With the new C models, these versions of AIX and VIOS are supported:

AIX 5.3 TL12 SP5
AIX 6.1 TL5 SP7
AIX 6.1 TL6 SP6
AIX 7.1 TL0 SP4
AIX 7.1 TL1
VIOS 2.2.1

  • A new offering called PowerSC provides automated tools for security and compliance standards on PowerVM virtual machines. Using trusted logging, you can capture and compile AIX audit information from LPARs in real-time. (Did someone make a dynamic change to an AIX LPAR?) Trusted boot cryptographically signs and validates boot images before they’re started, while trusted network connect verifies that a boot image that’s trying to connect to the network is at the correct security patch and update level. Finally, prebuilt compliance profiles match industry standards like PCI, DOD and SOX.
  • Another new capability is active memory deduplication.
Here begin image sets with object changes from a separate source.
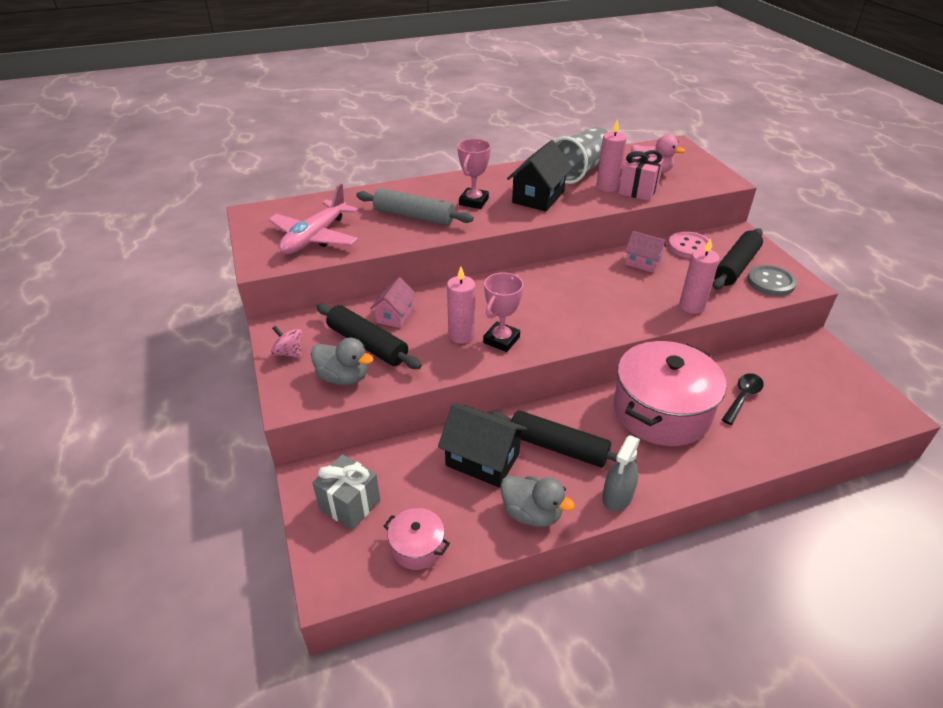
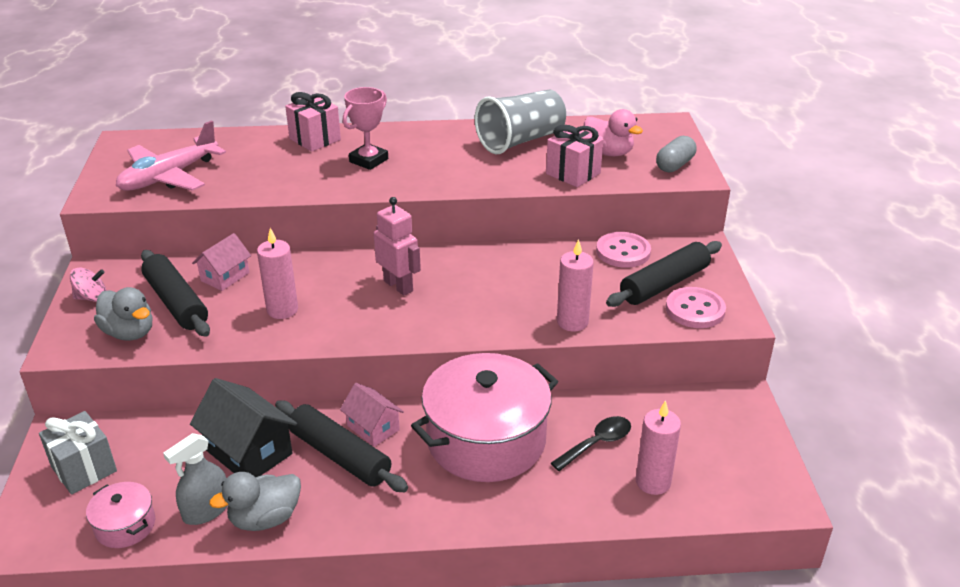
camera: 15 degrees right, 5 degrees down
(289, 353) = (92, 297): pink spinning top -> pink spinning top turned 120 degrees clockwise
(414, 216) = (290, 168): grey rolling pin -> none
(417, 190) = (315, 139): none -> pink gift
(501, 340) = (322, 322): pink trophy -> none
(531, 513) = (265, 518): grey duck -> grey duck turned 105 degrees clockwise
(538, 197) = (447, 165): black house -> none
(541, 300) = (398, 286): none -> pink robot
(607, 187) = (539, 164): pink candle -> pink candle (653, 482)
(617, 496) = (371, 521): grey spray bottle -> grey spray bottle (206, 510)
(643, 263) = (550, 262): pink house -> pink house (373, 428)
(705, 175) = (674, 165): none -> grey capsule
(770, 282) = (695, 310): grey button -> pink button

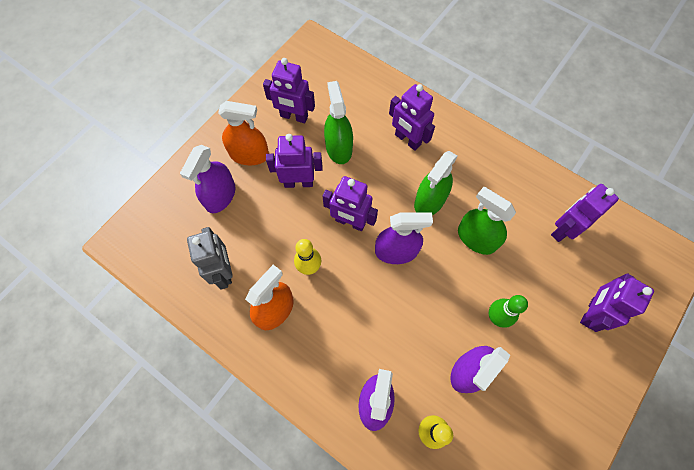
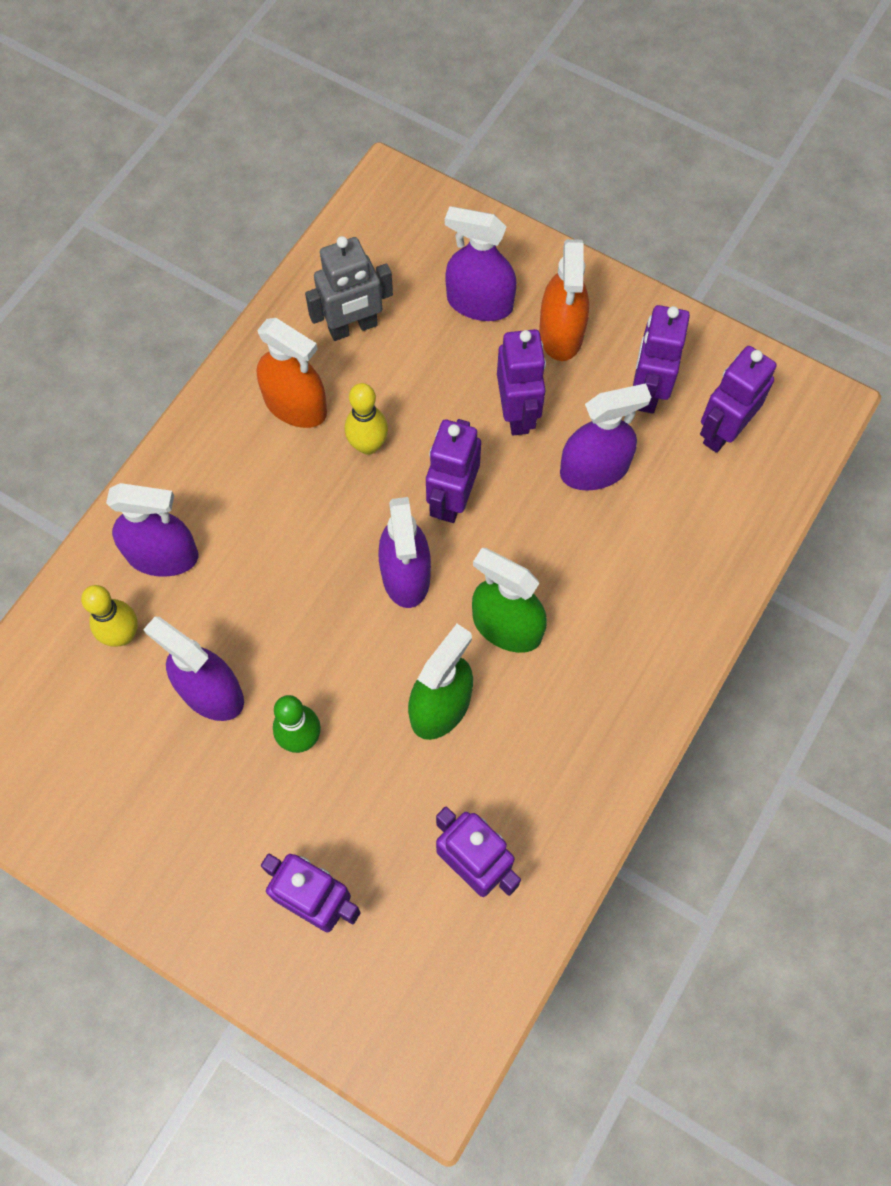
camera: 85 degrees right, 0 degrees up
(338, 148) = (594, 469): green spray bottle -> purple spray bottle
(407, 140) = (627, 584): purple robot -> purple robot (722, 431)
It’s available on the new machines running the new firmware, and is used in conjunction with active memory sharing. Active memory deduplication allows systems containing duplicate memory pages to remove those duplicates while fitting similar workloads within any physical memory constraints.
  • PowerVM offers its own improvements. Live partition mobility operations can potentially run at twice the previous speed while performing up to eight LPM operations at once. Network balancing allows for load balancing across backup and primary shared Ethernet adapters. Shared storage pools are also enhanced. These PowerVM capabilities are available on the new VIO server. I’ll definitely write much more on this soon.
  • A new entry level analytics system, the 7710, is meant for customers that don’t need the full capacity of the existing 7700 offering. While coming in at about half the price of the 7700, the 7710 is a fully optimized and integrated solution that can be used in test and dev environments. It’s targeted for those with data warehouses under 10 TB.

There are also updates to PowerHA SystemMirror, including an SAP LiveCache Hot Standby solution, and PowerHA Federated Security, which provides for centralized administration via System Director, along with additional supported storage options to use with HA (including XIV, the V7000, the SVC and DS8800 and options from EMC, Hitachi and HP).

Finally, keep an eye out for coming changes to documentation, installation, configuration, management and packaging. Although some of these improvements aren’t quite ready, IBM’s intention is to make PowerVM quicker and easier to install and configure. Look forward to things like no-touch VIOS installation, GUI-based VIOS installs, VIOS setup and validation tools, and the capability to manage VIO servers as a pair rather than individually.